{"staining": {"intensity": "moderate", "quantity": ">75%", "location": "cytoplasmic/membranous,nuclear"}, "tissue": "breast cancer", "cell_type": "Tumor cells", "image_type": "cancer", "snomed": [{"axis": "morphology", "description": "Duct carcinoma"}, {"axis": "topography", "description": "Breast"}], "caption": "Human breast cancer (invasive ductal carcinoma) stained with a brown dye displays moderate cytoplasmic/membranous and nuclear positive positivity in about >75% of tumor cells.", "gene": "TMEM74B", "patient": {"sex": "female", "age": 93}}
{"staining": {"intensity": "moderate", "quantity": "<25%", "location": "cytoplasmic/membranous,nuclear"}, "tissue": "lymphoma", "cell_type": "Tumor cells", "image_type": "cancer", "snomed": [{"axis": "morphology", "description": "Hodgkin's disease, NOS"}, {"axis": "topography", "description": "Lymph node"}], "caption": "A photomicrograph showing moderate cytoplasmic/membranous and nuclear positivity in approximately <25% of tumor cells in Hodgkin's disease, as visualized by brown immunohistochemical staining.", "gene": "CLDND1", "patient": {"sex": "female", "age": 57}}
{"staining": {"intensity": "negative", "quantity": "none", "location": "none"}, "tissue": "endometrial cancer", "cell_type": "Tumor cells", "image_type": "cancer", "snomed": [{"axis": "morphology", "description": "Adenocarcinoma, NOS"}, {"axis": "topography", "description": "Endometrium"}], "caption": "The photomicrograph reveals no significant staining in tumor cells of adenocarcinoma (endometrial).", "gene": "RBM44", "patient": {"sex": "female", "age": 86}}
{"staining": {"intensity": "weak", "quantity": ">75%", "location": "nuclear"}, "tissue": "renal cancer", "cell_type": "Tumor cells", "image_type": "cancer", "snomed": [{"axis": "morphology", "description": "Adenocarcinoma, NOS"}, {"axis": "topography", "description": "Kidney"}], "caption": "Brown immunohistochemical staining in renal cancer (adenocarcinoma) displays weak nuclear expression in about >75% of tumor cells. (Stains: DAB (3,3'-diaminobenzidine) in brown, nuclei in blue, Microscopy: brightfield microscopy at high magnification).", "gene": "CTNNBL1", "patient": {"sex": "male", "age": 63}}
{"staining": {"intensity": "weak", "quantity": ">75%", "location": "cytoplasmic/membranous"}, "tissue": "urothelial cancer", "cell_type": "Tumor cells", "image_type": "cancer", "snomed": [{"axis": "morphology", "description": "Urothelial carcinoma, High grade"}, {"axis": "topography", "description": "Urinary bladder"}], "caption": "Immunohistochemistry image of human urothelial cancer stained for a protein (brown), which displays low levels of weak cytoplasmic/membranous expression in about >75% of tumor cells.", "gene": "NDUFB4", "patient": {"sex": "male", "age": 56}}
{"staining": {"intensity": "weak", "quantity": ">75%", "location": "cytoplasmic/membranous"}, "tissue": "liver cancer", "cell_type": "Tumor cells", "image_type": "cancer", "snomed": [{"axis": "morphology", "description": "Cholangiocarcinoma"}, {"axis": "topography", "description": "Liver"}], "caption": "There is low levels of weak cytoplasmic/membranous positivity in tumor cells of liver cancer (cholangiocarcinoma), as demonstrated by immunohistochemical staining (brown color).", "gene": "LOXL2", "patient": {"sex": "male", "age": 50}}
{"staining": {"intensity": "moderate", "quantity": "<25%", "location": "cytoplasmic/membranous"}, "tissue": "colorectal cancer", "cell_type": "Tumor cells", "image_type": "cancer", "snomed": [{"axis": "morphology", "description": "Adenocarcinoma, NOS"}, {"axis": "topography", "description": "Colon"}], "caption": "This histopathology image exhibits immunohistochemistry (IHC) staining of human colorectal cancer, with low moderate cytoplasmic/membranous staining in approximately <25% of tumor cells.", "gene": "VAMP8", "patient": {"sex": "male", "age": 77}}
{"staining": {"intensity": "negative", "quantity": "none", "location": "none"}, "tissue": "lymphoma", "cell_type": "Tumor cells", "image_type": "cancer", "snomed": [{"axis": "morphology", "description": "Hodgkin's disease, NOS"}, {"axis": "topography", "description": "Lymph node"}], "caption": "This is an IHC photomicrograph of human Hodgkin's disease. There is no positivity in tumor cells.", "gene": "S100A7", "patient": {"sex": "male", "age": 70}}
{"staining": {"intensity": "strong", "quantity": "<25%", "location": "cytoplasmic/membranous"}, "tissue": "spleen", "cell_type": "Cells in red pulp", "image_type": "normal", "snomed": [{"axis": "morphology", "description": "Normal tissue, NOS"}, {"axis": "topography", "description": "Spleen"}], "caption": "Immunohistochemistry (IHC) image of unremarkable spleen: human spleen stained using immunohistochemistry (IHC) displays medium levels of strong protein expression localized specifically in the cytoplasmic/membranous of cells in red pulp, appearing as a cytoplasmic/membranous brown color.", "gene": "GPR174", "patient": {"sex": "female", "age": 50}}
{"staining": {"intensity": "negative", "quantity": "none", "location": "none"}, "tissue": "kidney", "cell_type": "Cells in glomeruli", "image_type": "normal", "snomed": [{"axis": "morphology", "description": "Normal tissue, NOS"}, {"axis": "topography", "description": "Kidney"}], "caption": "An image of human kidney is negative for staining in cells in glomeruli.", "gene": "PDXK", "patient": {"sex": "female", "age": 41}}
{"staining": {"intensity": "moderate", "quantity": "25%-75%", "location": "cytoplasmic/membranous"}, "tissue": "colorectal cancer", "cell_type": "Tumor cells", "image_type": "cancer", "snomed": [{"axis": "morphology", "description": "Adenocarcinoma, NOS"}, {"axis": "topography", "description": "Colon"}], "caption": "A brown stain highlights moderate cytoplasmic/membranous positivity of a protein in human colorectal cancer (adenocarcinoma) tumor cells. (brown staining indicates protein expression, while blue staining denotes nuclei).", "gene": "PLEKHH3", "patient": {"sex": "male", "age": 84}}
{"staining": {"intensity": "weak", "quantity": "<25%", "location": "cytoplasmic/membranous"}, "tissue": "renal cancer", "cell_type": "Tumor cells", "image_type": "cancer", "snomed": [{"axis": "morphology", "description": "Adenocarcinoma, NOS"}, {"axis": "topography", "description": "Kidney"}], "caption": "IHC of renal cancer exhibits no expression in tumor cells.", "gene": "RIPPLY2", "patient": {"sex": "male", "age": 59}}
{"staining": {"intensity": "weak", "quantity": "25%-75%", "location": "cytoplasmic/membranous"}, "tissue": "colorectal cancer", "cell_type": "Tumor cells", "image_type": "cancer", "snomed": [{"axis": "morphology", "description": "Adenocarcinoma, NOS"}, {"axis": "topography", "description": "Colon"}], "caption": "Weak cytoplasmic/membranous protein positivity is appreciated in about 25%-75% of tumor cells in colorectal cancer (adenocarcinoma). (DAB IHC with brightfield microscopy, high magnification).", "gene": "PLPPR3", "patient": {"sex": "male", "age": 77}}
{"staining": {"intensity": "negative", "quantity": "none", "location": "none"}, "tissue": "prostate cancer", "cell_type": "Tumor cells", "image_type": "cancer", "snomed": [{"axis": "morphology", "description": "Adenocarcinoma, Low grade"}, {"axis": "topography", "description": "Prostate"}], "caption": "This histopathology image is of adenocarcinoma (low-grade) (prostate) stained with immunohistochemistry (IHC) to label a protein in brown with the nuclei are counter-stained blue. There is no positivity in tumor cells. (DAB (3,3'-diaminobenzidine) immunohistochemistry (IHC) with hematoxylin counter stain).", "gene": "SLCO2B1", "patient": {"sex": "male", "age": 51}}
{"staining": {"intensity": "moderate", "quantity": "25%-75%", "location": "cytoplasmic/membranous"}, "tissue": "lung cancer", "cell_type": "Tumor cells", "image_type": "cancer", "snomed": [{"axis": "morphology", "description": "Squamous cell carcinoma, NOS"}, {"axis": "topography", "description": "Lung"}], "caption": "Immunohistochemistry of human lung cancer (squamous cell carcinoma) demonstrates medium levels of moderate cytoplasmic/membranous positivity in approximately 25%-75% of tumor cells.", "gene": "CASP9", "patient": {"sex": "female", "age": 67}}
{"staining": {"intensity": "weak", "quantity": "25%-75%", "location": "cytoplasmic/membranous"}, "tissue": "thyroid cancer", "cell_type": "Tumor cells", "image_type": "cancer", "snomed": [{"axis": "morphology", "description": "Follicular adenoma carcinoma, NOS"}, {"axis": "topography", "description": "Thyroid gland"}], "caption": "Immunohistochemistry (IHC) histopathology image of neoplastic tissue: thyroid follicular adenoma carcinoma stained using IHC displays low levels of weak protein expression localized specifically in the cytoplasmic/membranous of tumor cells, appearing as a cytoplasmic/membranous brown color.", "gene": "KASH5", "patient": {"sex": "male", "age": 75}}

^^^^

What this task involves:
Gather up the lines containing the word "diaminobenzidine" from these records and copy them.

Answer for this exercise:
{"staining": {"intensity": "weak", "quantity": ">75%", "location": "nuclear"}, "tissue": "renal cancer", "cell_type": "Tumor cells", "image_type": "cancer", "snomed": [{"axis": "morphology", "description": "Adenocarcinoma, NOS"}, {"axis": "topography", "description": "Kidney"}], "caption": "Brown immunohistochemical staining in renal cancer (adenocarcinoma) displays weak nuclear expression in about >75% of tumor cells. (Stains: DAB (3,3'-diaminobenzidine) in brown, nuclei in blue, Microscopy: brightfield microscopy at high magnification).", "gene": "CTNNBL1", "patient": {"sex": "male", "age": 63}}
{"staining": {"intensity": "negative", "quantity": "none", "location": "none"}, "tissue": "prostate cancer", "cell_type": "Tumor cells", "image_type": "cancer", "snomed": [{"axis": "morphology", "description": "Adenocarcinoma, Low grade"}, {"axis": "topography", "description": "Prostate"}], "caption": "This histopathology image is of adenocarcinoma (low-grade) (prostate) stained with immunohistochemistry (IHC) to label a protein in brown with the nuclei are counter-stained blue. There is no positivity in tumor cells. (DAB (3,3'-diaminobenzidine) immunohistochemistry (IHC) with hematoxylin counter stain).", "gene": "SLCO2B1", "patient": {"sex": "male", "age": 51}}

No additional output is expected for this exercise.